( MENAFN - Swissinfo) A new fund launched by Geneva-based vaccine alliance Gavi aims to bring more justice and promote vaccine production in Africa. It's a good start, but more needs to be done, say observers. During the COVID pandemic, the US Pharmaceutical company Johnson & Johnson produced their Covid vaccine in South Africa.
This was then exported to Europe, leaving the local population with no production for themselves. Get more insights into the international organisations directly from our correspondents in Geneva: sign up to our Inside Geneva newsletter. In the wake of the pandemic, Gavi, which aims to improve the supply of vaccines to poorer countries, is pushing for better access to vaccines to become a priority for the international community, an approach that is widely supported by the G7 and G20 countries.

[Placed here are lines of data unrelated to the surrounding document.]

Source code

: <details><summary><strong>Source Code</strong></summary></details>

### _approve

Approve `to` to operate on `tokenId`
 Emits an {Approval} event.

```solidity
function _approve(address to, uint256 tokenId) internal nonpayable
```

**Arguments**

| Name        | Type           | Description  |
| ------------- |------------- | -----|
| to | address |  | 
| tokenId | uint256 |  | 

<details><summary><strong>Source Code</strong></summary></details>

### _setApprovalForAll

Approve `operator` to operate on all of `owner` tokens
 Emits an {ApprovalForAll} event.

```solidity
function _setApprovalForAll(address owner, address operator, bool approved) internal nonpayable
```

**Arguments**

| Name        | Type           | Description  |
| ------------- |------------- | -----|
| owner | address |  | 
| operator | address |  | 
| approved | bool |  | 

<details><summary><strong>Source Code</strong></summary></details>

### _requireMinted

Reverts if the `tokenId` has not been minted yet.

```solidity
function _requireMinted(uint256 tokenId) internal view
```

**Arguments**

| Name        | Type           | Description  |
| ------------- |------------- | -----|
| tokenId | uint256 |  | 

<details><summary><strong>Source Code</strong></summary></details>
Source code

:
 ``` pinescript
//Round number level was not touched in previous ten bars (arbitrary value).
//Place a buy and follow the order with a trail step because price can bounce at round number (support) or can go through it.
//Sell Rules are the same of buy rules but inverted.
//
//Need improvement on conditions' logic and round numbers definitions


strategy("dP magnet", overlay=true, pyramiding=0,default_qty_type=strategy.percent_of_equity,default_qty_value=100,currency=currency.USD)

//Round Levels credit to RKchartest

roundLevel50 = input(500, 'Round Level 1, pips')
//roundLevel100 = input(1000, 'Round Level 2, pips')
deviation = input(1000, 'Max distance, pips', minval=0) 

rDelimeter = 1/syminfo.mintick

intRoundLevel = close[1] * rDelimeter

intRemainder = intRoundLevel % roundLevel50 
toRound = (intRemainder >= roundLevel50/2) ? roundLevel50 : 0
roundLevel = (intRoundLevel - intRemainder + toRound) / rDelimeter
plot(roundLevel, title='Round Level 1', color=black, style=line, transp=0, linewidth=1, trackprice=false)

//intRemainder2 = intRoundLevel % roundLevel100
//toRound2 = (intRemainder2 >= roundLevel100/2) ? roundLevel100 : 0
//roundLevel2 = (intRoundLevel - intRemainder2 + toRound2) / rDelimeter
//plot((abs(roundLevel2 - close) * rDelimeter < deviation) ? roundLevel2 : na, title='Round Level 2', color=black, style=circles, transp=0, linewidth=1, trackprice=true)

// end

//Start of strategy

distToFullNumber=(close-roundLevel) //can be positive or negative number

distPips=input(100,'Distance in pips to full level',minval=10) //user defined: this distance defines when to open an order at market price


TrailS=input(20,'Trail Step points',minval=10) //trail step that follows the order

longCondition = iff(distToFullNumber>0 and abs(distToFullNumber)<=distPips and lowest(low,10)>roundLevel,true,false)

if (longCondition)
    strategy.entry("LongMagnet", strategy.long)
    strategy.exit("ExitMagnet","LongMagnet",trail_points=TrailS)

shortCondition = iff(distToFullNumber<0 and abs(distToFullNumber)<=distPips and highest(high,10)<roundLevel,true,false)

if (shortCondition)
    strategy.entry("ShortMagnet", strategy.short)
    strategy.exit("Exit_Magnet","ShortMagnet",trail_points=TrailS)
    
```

“Today, Africa imports 99% of the vaccines that are needed on the continent,” David Kinder, Gavi's director of development financing, tells SWI swissinfo. This includes vaccines against malaria and cholera, which kill hundreds of thousands of children every year. The Gavi vaccine alliance includes UN organisations such as the World Health Organization (WHO), UNICEF and the World Bank, as well as developing and donor countries, the vaccine industry, research institutions, the Bill & Melinda Gates Foundation and NGOs.
Their solution to avoid another hoarding of vaccines by rich countries, as was the case during the Covid-19 pandemic, is decentralising vaccine.